Repairing bridges, reaffirming alliances

Rubio’s visit underscores the importance of the US-India partnership. Whether his words will translate into sustained and concrete commitments remains to be seen
Diplomacy is the deliberate act of rebuilding trust. That is precisely what Marco Rubio’s four-day visit to India, which began on May 23, represents: an urgent and necessary mission to stabilise Indo-US relations that have gone through a difficult phase, as the Trump administration indulged in a series of actions that damaged the relationship, to say the least.
When a senior American diplomat arrives in India carrying a White House dinner invitation in one hand and an energy sales pitch in the other, the message is difficult to misread. Secretary of State Marco Rubio’s four-day visit to India this week - covering Kolkata, Agra, Jaipur, and New Delhi - is, at its core, a damage-control exercise dressed up as strategic engagement. Washington needs New Delhi more than the optics suggest, and both sides are aware of it.
The agenda was, on paper, straightforward. Rubio was expected to discuss energy security, trade, and defence cooperation with senior Indian officials. Underlying all of it, however, was the more difficult task of rebuilding trust. Relations between the two countries have entered one of their most difficult phases in over two decades, strained by punitive tariffs and disagreements involving Pakistan, Russia, China, and regional security policy.
The immediate causes of that deficit are well known. Donald Trump imposed 50 per cent tariffs on India - ostensibly because of its purchase of Russian oil and arms. Then came the India-Pakistan military confrontation, after which Pakistan adopted a position opposite to India’s, praising Trump’s role in ensuring the ceasefire and even nominating him for the Nobel Peace Prize. The optics of Rubio’s visit were, therefore, carefully curated. Beginning in Kolkata with a visit to the Missionaries of Charity - Mother Teresa’s organisation - before proceeding to the architectural grandeur of Agra and Jaipur, and finally meeting Narendra Modi in New Delhi, conveyed a message of warmth and civilisational respect. The White House invitation delivered through Rubio to Modi added a further personal touch.
On substance, energy was the centrepiece. Rubio pressed the case for American energy exports, telling Modi that US supplies could help diversify India’s energy mix - a pointed nudge away from Russian oil, framed diplomatically as diversification rather than pressure. The two sides also deliberated on the West Asia crisis and its economic implications, particularly on energy supplies, with India being especially affected by the effective closure of the Strait of Hormuz.

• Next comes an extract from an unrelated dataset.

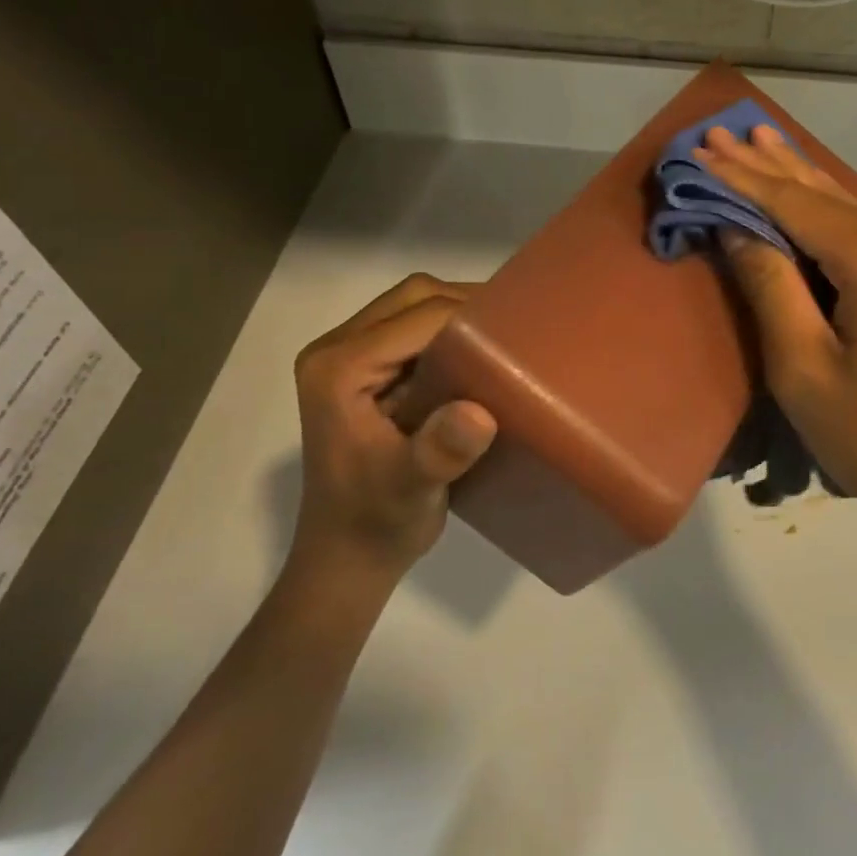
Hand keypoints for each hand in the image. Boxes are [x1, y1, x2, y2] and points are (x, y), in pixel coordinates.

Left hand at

Strategically, the Quad ministerial meeting on May 26 gave the visit its institutional anchor. Rubio’s meeting with Quad leaders will be viewed as a sign of the United States reaffirming its commitment to the Indo-Pacific region - and as a reminder to Beijing that Washington’s apparent pivot towards Pakistan has not come at India’s expense, even if New Delhi remains unconvinced.
The fundamentals of the US-India relationship remain intact. But goodwill is not an inexhaustible resource. Rubio’s visit was a beginning, not a settlement.